Some admins report success in finding ways to speed the recovery process inside their own environment - for example, by using a Preboot Execution Environment for network-connected systems and involving end users.
"I created a Script + Process for enabling end-user self-service of BitLockered machines still affected by this incident," one admin posted to Reddit. "This will allow you to send out instructions for your end-users to PXE boot and then sit for a minute while their PC automatically runs a task sequence that will unlock BitLocker + fix the issue on the OS volume and boot them back into a working OS."
Accelerated Technique Promised
Could other time-saving approaches be forthcoming?
On Sunday, CrowdStrike previewed the release of "a new technique to accelerate impacted system remediation" that it's been testing with customers. "We're in the process of operationalizing an opt-in to this technique. We're making progress by the minute."
CrowdStrike on Monday further updated its management software to give administrators the ability to identify all Windows hosts that still have the defective sensor configuration update.
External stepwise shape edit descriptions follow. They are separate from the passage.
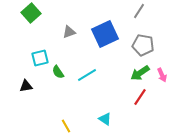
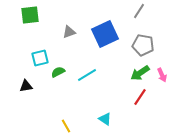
green square: moved 1 px left, 2 px down; rotated 36 degrees clockwise
green semicircle: rotated 96 degrees clockwise
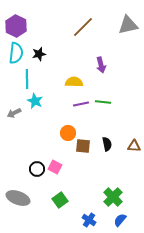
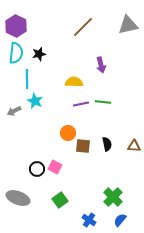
gray arrow: moved 2 px up
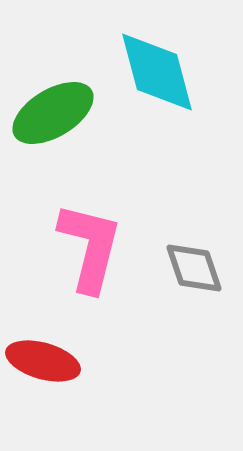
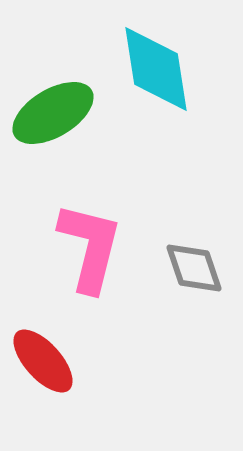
cyan diamond: moved 1 px left, 3 px up; rotated 6 degrees clockwise
red ellipse: rotated 32 degrees clockwise
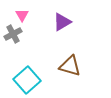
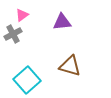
pink triangle: rotated 24 degrees clockwise
purple triangle: rotated 24 degrees clockwise
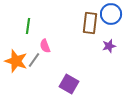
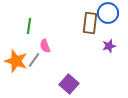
blue circle: moved 3 px left, 1 px up
green line: moved 1 px right
purple square: rotated 12 degrees clockwise
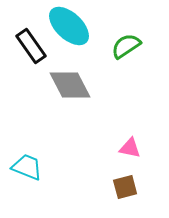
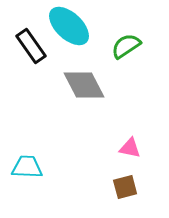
gray diamond: moved 14 px right
cyan trapezoid: rotated 20 degrees counterclockwise
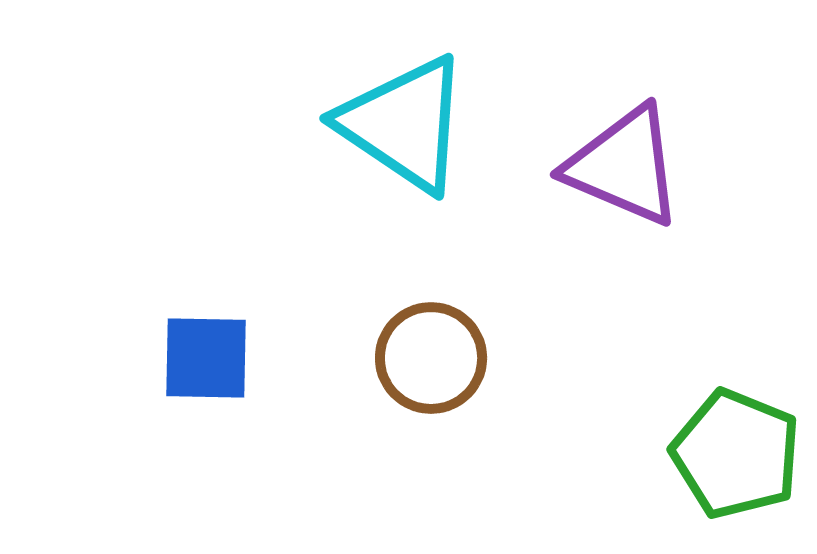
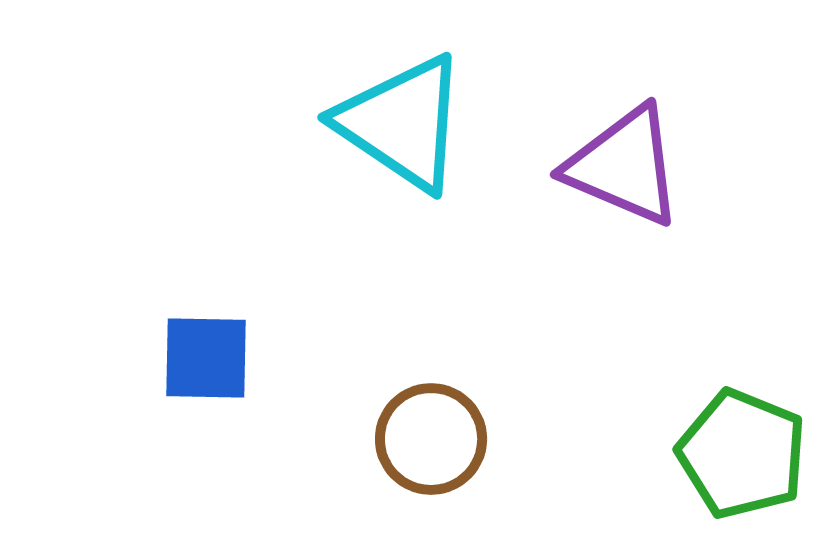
cyan triangle: moved 2 px left, 1 px up
brown circle: moved 81 px down
green pentagon: moved 6 px right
To access that view, it said to access the CrowdStrike dashboard and then navigate to: Next-Gen SIEM > Log management > Dashboards
.
Some admins have been reporting that the dashboard's various iterations haven't been returning reliable results, in part because it appears to be incompletely cataloging all of the various types of systems that may be involved.
"I sure wish this custom dashboard thing would stop changing," one admin posted to Reddit. "I'm being asked to report numbers on this situation and they go up, they go down, they go back up again."
The admin added: "It's difficult when this product has stained my reputation at my job (fair or not) and I cannot even produce consistent metrics."